> _SUPPLIED PASSAGE_
Most readers have read about or have viewed the video of a disgraceful event which took place at what should have been a happy gathering of thousands of Ethiopians at a sporting event. I am referring to the ending of a match between two Ethiopian football teams in the city of Addis Ababa which has now gone viral.

It was triggered by a goal scored by the host team Defense against the visitors Adigrat University. For reasons that were never made clear in any of the reporting or video, Adigrat felt the goal should not be allowed. To lodge its complaint, most of the members of the Adigrat team run to the referee. But the referee apparently has a better sense of what is coming and retreated to the edge of the pitch, at which point the remaining Adigrat players on the pitch and others, including coaches from the sidelines, pursued the referee menacingly. And once they caught up with him, they gave him a terrible beating, with one of the team’s coaches taking the lead in punching him into submission.

No one from the Adigrat or the Defense teams tried to break up the menacing mob descending on the poor man whose only fault was just doing his job to the best of his ability. The police who were on duty throughout the stadium took their sweet time but eventually came to the rescue of the referee along with the side judges working the game.

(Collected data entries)
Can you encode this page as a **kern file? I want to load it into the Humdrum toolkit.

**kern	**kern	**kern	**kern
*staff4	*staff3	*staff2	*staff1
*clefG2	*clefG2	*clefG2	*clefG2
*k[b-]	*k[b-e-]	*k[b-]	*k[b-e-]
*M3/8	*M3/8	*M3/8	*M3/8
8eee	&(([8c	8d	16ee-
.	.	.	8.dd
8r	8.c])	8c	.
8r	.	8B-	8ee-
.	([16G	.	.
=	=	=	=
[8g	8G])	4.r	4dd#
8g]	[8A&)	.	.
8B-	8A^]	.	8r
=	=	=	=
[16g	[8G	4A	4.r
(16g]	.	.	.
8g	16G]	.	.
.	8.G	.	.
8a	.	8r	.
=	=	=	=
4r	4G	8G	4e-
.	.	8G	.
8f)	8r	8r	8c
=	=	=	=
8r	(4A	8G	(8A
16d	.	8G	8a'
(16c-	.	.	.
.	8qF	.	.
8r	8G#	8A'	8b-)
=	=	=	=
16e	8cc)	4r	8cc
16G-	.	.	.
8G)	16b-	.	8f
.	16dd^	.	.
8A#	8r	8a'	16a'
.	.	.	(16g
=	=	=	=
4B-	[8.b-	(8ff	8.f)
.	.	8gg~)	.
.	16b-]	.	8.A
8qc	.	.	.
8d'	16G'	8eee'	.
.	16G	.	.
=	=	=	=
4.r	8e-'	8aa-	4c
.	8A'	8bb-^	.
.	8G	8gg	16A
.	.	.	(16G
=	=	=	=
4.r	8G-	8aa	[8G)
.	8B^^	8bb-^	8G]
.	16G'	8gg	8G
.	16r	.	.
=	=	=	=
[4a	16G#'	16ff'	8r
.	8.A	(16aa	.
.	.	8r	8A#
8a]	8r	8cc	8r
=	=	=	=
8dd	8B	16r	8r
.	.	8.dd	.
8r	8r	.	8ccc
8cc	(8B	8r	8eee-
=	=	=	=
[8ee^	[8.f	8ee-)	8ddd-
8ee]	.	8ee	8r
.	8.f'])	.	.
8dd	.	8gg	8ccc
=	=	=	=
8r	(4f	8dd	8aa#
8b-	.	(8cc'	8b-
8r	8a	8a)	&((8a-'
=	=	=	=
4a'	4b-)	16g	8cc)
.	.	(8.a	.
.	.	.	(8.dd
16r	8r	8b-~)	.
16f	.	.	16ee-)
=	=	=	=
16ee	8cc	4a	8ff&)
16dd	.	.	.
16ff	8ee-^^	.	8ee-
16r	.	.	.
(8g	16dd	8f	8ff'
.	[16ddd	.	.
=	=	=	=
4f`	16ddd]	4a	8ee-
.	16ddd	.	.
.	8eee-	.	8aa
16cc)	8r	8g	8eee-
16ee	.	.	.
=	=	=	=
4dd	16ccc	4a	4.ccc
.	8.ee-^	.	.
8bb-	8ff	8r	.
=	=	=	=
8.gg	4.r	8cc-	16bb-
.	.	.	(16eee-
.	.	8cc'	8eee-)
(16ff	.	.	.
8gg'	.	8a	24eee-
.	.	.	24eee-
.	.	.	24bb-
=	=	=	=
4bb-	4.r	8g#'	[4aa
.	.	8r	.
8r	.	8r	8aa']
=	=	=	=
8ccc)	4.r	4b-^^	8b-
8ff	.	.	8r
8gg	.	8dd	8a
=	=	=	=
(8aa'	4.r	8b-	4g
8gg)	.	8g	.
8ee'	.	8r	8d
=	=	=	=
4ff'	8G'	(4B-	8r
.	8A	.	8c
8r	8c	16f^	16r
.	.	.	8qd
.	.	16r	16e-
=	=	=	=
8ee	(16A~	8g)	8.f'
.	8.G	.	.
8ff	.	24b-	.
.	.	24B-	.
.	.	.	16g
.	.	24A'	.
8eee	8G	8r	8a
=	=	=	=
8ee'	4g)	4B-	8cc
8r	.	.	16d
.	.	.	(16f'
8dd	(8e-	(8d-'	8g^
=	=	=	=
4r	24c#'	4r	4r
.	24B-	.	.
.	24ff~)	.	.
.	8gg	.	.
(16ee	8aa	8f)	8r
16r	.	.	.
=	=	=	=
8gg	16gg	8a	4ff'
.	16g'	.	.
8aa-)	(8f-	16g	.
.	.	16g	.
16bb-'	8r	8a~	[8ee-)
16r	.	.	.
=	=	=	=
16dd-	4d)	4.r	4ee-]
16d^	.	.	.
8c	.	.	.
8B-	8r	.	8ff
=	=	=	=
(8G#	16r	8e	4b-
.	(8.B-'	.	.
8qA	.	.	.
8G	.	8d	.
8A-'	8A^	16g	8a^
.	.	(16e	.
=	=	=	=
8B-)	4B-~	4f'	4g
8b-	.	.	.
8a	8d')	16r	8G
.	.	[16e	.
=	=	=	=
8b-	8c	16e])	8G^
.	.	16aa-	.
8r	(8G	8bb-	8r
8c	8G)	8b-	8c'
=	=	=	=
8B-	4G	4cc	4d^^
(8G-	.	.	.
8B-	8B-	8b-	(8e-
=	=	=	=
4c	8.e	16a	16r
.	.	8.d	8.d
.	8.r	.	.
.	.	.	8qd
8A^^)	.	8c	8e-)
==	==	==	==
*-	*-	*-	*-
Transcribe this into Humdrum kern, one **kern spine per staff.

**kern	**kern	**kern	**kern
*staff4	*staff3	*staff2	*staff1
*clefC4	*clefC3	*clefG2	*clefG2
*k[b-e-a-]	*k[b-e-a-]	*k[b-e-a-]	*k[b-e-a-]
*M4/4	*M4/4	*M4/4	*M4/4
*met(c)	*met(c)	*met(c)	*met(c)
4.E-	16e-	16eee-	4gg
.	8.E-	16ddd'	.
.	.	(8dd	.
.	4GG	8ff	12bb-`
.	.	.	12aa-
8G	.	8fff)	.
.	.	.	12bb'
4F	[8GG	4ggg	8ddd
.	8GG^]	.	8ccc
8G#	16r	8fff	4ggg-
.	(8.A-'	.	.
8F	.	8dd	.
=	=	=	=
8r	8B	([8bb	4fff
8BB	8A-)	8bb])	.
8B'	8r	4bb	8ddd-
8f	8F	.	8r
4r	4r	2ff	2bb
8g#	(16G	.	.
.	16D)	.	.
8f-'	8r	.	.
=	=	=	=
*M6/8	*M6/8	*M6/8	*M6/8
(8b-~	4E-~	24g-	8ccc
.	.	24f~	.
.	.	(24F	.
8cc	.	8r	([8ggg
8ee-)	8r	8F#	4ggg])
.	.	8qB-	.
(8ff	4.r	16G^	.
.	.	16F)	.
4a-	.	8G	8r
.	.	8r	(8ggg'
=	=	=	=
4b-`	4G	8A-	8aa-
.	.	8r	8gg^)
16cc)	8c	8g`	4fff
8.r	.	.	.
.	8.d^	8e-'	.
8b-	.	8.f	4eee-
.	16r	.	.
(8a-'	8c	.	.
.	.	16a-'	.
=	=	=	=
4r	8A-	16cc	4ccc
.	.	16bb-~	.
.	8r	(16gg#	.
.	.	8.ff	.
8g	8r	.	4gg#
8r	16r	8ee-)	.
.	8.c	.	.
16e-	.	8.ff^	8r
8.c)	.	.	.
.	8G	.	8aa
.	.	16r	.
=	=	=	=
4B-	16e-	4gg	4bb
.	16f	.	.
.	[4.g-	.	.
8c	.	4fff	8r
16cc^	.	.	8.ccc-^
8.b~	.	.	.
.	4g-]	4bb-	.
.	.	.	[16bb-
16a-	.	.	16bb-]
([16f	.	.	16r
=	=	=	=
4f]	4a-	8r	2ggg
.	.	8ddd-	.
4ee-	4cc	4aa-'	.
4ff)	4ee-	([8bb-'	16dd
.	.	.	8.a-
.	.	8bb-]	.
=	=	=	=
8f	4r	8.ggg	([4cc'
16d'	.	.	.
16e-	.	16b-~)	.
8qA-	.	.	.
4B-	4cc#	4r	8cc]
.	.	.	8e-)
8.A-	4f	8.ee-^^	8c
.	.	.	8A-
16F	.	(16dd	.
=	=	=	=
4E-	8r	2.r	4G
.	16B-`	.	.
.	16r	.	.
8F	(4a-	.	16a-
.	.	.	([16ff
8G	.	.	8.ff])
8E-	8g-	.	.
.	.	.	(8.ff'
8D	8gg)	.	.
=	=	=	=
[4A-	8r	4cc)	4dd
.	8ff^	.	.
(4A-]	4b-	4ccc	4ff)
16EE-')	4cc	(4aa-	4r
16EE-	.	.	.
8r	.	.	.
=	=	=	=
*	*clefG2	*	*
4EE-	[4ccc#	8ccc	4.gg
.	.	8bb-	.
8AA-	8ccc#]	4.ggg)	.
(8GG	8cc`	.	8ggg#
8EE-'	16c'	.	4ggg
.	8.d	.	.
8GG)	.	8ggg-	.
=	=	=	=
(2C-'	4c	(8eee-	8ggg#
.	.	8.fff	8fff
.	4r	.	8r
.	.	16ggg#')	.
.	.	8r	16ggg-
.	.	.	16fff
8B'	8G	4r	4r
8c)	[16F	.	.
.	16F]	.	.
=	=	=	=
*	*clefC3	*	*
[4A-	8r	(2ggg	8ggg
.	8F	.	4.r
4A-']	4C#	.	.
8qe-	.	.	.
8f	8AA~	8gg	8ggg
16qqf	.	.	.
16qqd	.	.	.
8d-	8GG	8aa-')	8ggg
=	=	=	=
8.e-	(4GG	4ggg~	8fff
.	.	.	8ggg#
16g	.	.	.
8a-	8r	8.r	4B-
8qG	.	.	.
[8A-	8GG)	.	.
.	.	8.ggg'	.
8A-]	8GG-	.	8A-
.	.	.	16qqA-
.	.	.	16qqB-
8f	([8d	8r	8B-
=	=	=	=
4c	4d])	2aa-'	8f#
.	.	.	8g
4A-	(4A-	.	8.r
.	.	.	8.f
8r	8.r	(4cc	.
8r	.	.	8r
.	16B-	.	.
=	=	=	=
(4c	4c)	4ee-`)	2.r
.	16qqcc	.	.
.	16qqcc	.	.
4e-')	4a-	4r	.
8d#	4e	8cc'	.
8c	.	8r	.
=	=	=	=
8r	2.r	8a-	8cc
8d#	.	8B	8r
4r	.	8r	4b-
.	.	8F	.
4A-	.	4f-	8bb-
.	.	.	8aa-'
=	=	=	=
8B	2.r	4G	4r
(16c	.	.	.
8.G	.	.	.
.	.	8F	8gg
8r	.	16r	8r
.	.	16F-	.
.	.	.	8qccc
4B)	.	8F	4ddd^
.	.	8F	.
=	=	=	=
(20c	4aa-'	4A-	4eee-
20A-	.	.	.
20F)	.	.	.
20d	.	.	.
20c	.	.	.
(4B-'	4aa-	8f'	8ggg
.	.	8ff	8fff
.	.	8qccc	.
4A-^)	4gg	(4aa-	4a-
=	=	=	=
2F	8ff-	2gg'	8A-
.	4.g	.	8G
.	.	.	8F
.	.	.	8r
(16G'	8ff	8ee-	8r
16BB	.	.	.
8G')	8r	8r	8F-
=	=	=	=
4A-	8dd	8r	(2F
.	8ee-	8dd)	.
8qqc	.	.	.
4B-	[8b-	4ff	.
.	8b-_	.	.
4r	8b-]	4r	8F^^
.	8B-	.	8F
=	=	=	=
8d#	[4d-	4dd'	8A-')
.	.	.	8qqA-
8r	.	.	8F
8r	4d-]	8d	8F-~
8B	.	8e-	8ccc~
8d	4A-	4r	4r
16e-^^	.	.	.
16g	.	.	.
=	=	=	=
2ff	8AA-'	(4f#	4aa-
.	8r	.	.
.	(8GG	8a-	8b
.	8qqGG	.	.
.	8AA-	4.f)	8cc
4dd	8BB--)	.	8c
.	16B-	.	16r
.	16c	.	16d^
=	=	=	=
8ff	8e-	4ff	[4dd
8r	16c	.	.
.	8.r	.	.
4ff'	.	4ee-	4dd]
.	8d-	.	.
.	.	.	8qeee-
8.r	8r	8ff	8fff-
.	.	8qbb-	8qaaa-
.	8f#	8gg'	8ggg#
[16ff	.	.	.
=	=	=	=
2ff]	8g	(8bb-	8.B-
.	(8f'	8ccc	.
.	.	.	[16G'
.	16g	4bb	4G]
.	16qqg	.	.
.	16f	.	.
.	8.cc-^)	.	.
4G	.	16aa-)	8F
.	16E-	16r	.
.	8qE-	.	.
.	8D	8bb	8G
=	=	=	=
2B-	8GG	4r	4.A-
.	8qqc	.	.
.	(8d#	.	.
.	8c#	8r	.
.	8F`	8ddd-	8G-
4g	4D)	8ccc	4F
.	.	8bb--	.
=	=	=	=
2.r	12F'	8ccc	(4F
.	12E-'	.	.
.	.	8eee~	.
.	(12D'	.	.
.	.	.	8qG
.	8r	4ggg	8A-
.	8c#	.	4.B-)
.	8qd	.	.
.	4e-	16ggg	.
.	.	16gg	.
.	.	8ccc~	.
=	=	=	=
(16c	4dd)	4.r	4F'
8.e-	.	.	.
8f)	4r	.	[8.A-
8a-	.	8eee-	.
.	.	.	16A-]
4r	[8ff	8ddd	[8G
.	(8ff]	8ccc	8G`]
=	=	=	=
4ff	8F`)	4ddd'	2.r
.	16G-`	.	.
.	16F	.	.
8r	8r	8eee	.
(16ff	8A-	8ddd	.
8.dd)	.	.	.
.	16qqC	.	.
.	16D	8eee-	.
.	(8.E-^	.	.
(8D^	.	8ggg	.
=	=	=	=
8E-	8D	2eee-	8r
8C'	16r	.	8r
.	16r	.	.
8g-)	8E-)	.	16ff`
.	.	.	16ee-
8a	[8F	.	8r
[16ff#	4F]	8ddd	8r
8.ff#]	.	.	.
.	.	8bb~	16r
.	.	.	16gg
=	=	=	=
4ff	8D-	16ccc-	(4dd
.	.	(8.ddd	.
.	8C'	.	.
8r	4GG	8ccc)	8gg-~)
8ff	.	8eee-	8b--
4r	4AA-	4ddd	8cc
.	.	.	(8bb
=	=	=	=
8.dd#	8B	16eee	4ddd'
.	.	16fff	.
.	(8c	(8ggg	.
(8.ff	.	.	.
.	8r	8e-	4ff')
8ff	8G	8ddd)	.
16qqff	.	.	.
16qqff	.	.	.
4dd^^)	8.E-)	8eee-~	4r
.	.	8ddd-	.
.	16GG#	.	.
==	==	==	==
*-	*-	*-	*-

> _EXERCISES TO COMPLETE_
**a)** Condense the paragraph of the football match passage that begins "It was triggered by a goal" into a short bulleted list that keeps its main facts.
**b)** From the football match passage, quote the stretch from "It was triggered" through "him into submission.".
**c)** According to the football match passage, which team was the host?

> _YOUR RESPONSES_
**a)**
- The trouble began when the host team, Defense, scored a goal against the visitors, Adigrat University.
- Adigrat objected to the goal, though the reporting and video never made the reason clear.
- Most Adigrat players ran to the referee to complain, and he retreated to the edge of the pitch.
- The remaining Adigrat players and others, including coaches from the sidelines, chased him menacingly.
- When they caught him, they beat him badly, with one of the team's coaches leading the punching.

**b)**
It was triggered by a goal scored by the host team Defense against the visitors Adigrat University. For reasons that were never made clear in any of the reporting or video, Adigrat felt the goal should not be allowed. To lodge its complaint, most of the members of the Adigrat team run to the referee. But the referee apparently has a better sense of what is coming and retreated to the edge of the pitch, at which point the remaining Adigrat players on the pitch and others, including coaches from the sidelines, pursued the referee menacingly. And once they caught up with him, they gave him a terrible beating, with one of the team’s coaches taking the lead in punching him into submission.

**c)** Defense was the host team.